Christ on a bike, Boomtown was hot. Mista Savona, an Australian if you please, confirmed as much around teatime on Saturday. “Guys,” he said. “Please look after one other. I’ve played all over the world, and this is really fucking hot. Please drink some water. Now.”
Searing. Baking. Infernal. Merciless, unfiltered solar radiation relentlessly roasting the martian earth. From the crack of dawn it was basically intolerable; hundreds, maybe thousands, forced from their tents early doors to seek whatever shade they could muster in the lee of fences, trees, desiccated bushes.
Were we bothered? Were we fuck. It was glorious. It’ll go down in history as ‘the sunny year’, and man alive were we here for it. It’s a party, first and foremost, Boomtown. A colossal, unhinged, mashup rave. It also happens to be a dazzlingly impressive living adventure game, with a gigantic cast of skilled actors in full costume, phenomenal set design, deep lore and a convoluted plot that goes back years. Like, you have to see it to believe it. It’s probably the world’s biggest escape room. Punchdrunk levels of intricacy. Secret Cinema, quite literally on acid.
The really cool thing, I think, is you can engage with all that stuff as much as you like. Bimble around the Job Centre, the Post Office, the Police Station collecting seeds and doing whatever nerdy little quests they set up months, years probably, in advance. I can’t stress enough how rich the storytelling is. How brilliant the actors are, or how luminously the sets sparkled in the afternoon sunshine.

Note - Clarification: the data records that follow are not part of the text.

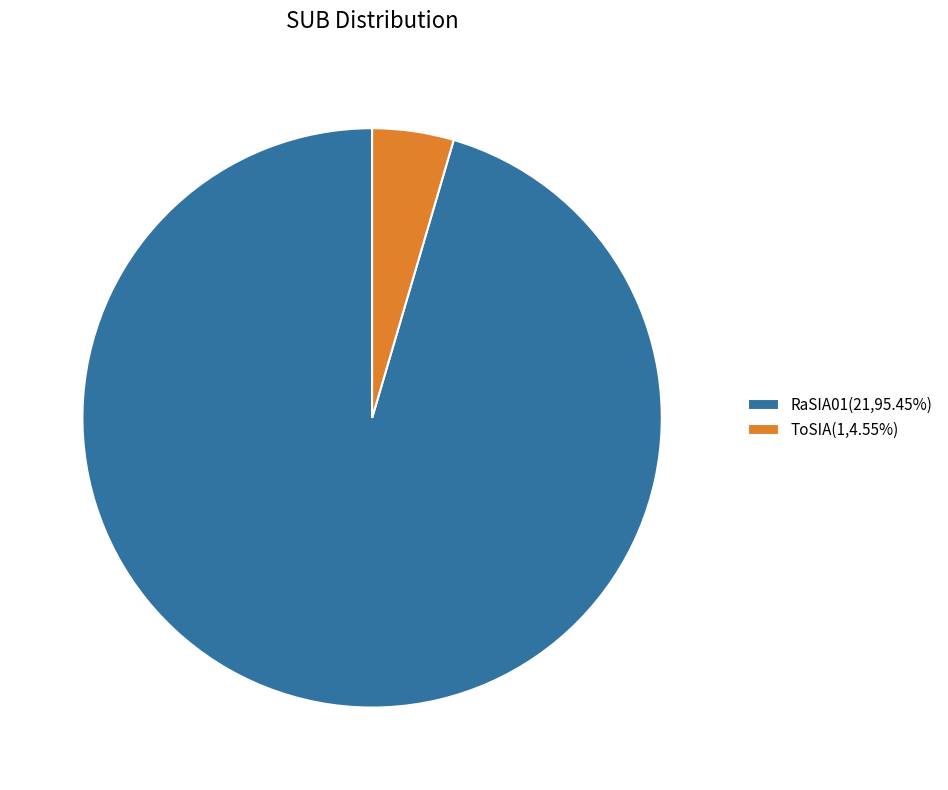

Is there a majority slice in this chart?

Yes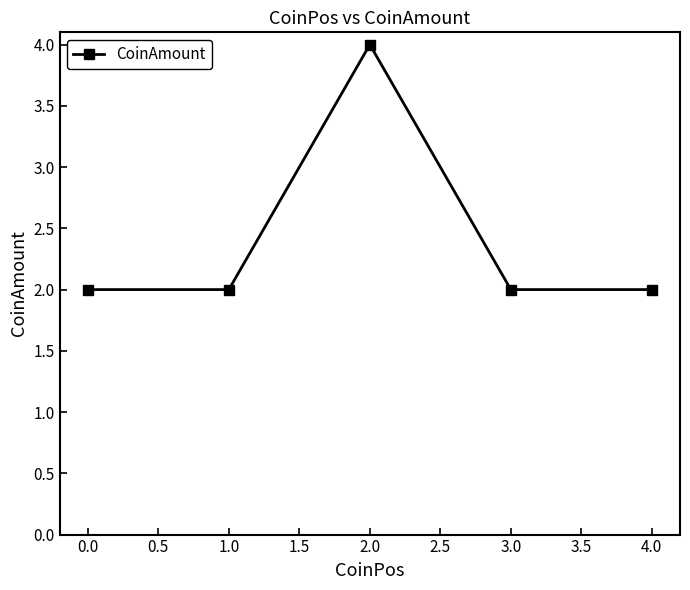

At which category does the chart reach its peak across all series?

2.0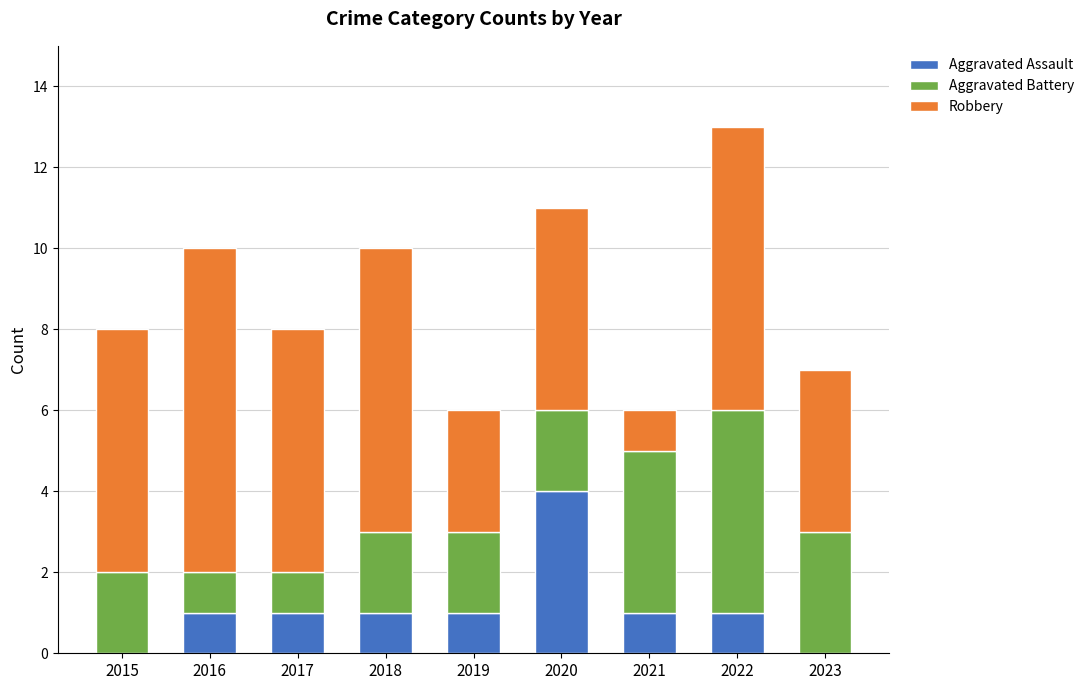

How many categories are shown in the chart?

9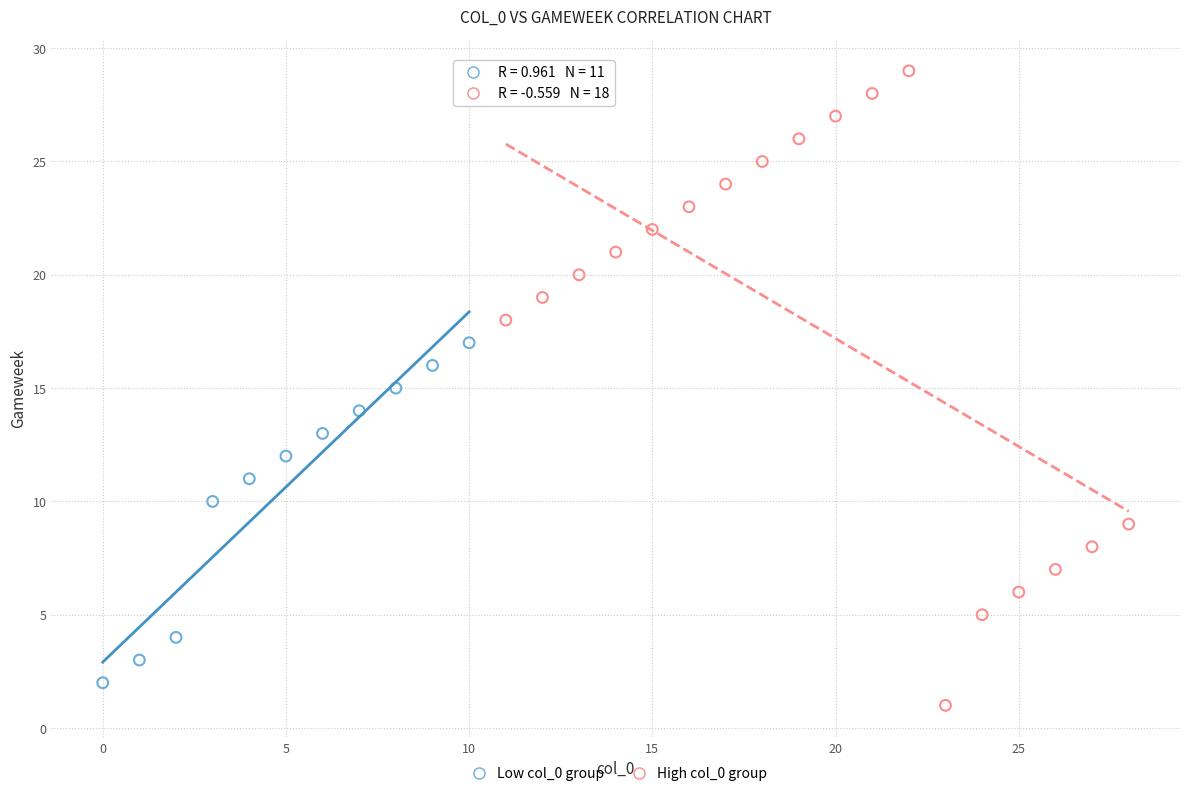

What are all the series names shown in the legend?

Low col_0 group, High col_0 group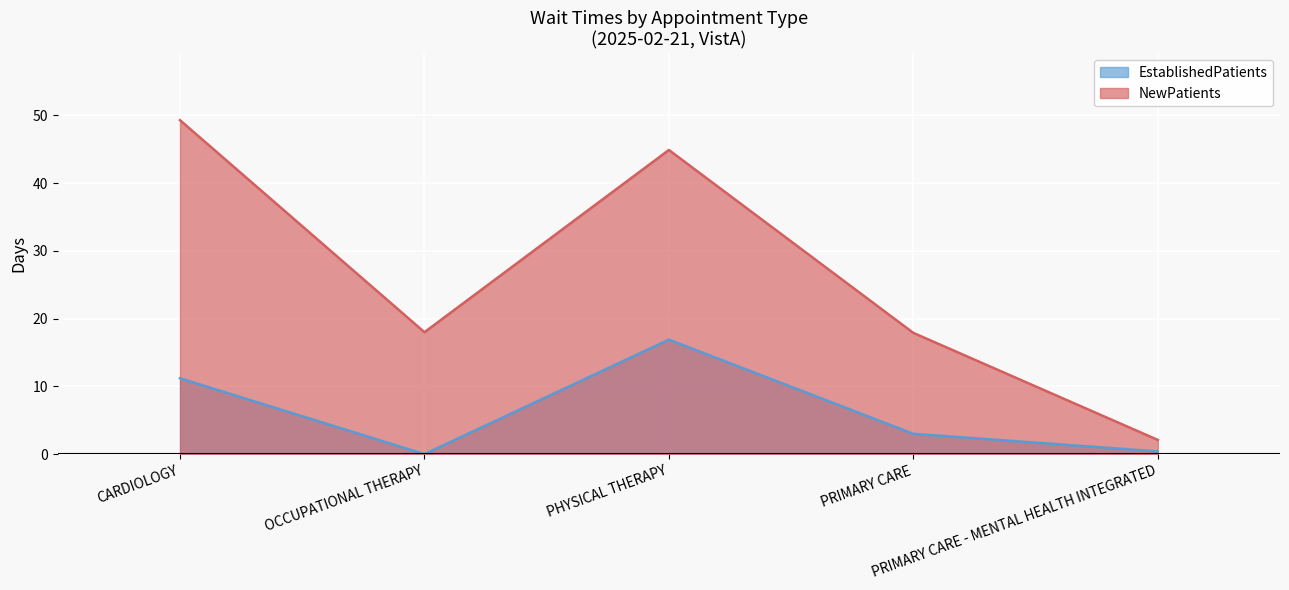

How many lines are shown in the chart?

2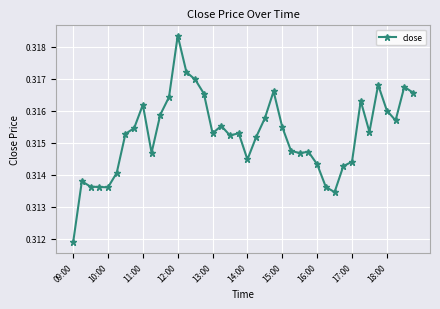

Does the chart display data point markers on the line(s)?

Yes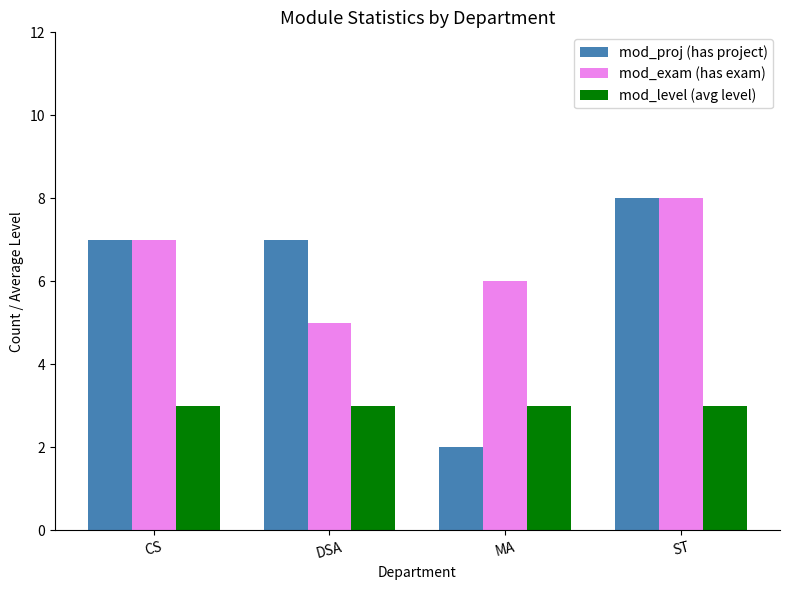

What is the average value of the mod_proj (has project) series?

6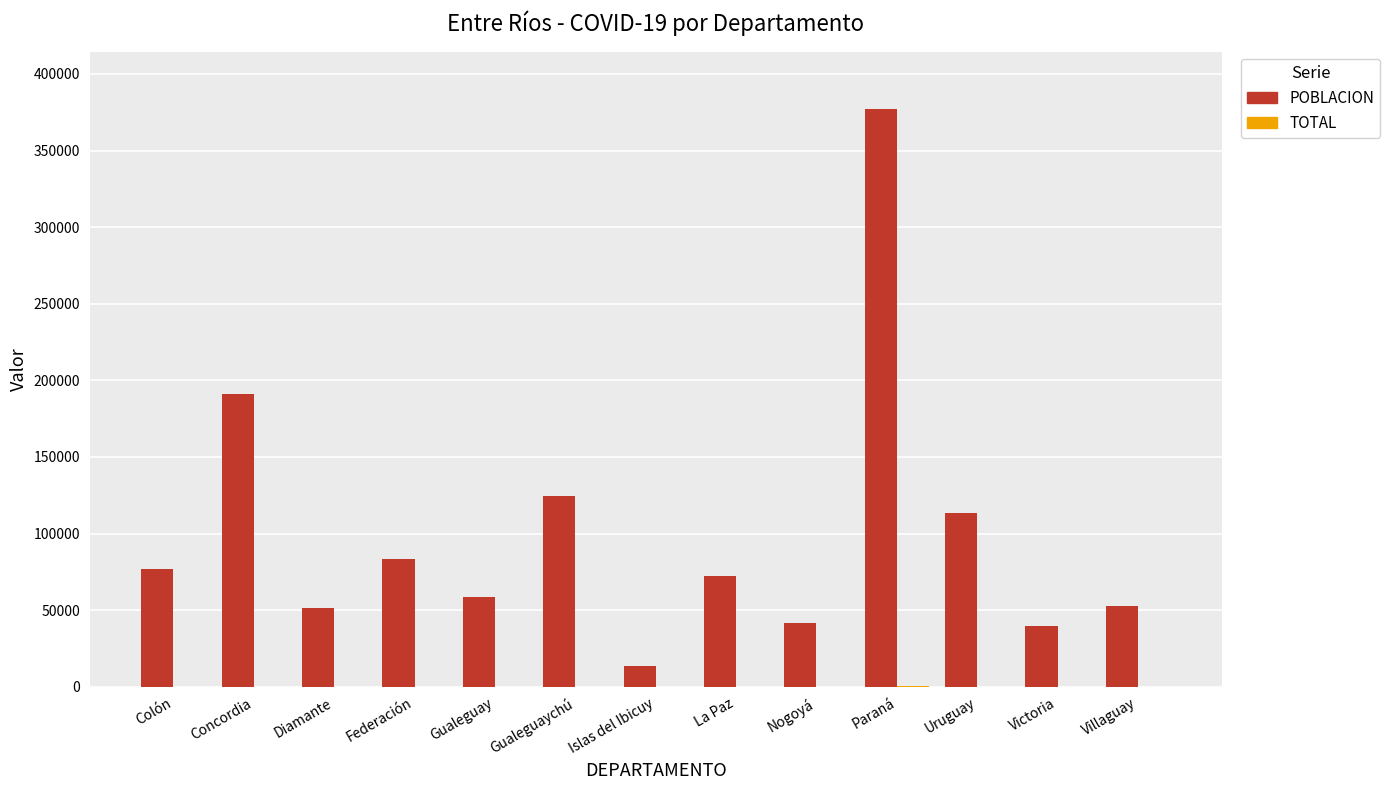

Which series has the widest spread of values?

POBLACION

Or, you can just get on it and rave. Which is what I did.
Beforehand there was lots of online sniping about the lineup. No big names, a pisstake for 250 quid, some said. Well balls to them. For me – not especially inclined towards electronic music – it was a feast of freshness, a banquet of thrilling new-minted sounds.
A very clever friend told me modern dance music sounds the way it does as an unexpected legacy of the smoking ban. Before that, in 2007, your ravers and your wreckheads merrily huffed endless tabs in sweaty basements. Afterwards, they had to go outside. So DJs who wanted to keep their crowds on the dancefloor had to up their game. Keep the interest coming, thick and fast, with regular stomach-churning drops and strange intoxicating wub-wub-wubbery.
The result? Awesome, alien music. Artists with mental, hilarious names, like Mandidextrous. Partiboi69. Daniel Avery.
Writing about music is a mugs game – dancing to architecture, right? – and as I say I’m a noob. But the richness and diversity in that scene was so striking to me. Gabber. Hard House. Nosebleed. God knows what else. All I know is it never let up. I never wanted it to. Every monumental space – Origin stage with its standing stones, Grand Central with its bold, bonkers 80s-futurist vibe – rattled with relentless inventiveness.
Yes, there were live bands. The best of which, for me, seamlessly integrated with that boom-ting aesthetic. Gentleman’s Dub Club – the keynote act here, perhaps – took on Grand Central with aplomb. Ed Cox and E-Coli smashed it late doors at The Fools Leap, with accordion and hard… I wanna say techno? Whatever. Bite me. I had fun.
Fabio & Grooverider and The Outlook Orchestra did a swell thing, a main-stage overview of the history of Jungle and Drum and Bass. We all pogoed, hard, to a harp! With an actual goddamn conductor! Brilliant stuff.
I happened upon loads of juicy nuggets. Hak Baker, on delirious form. Furious anarchy-punk from Bad Breeding at Hangar 161. Conscious reggae from Hempress Sativa. Deathless poetry from Kae Tempest. Psytrance I was way, way too far gone to make notes about.
I hear the designers scaled back on fire, wisely, this incendiary August. Still, I saw a shit-tonne of fire. Great flaming gouts raged from the sets, day and night, boiling away whatever moisture lingered in the parched air with a sickening ‘crump’. I had an eerie feeling the dystopian Boomtown plotline was somehow leaking into wider reality. Is this climate change, kiddoes? Really hope one of you gorgeous, gym-bodded party animals susses that out soon, once you’ve zig-zagged off this mad spangled ferris wheel. Else we’re screwed.
It’s a sexy festival, Boomtown. Not in a sleazy way, far from it, remarkably, considering how beautiful basically everybody is. But the story – again, something to do with seeds, whatever nerd, look it up – and its sub-games and artwork and vibe all ooze an unmistakable horniness. Nowhere moreso than Traumaville, a little sideshow burlesque thing. We watched agog while some wild goddess clamped her body with crocodile clips and swaddled her face in actual clingfilm: satanic doomcore bleeding from her sub. Christ on a bike – Boomtown was hot.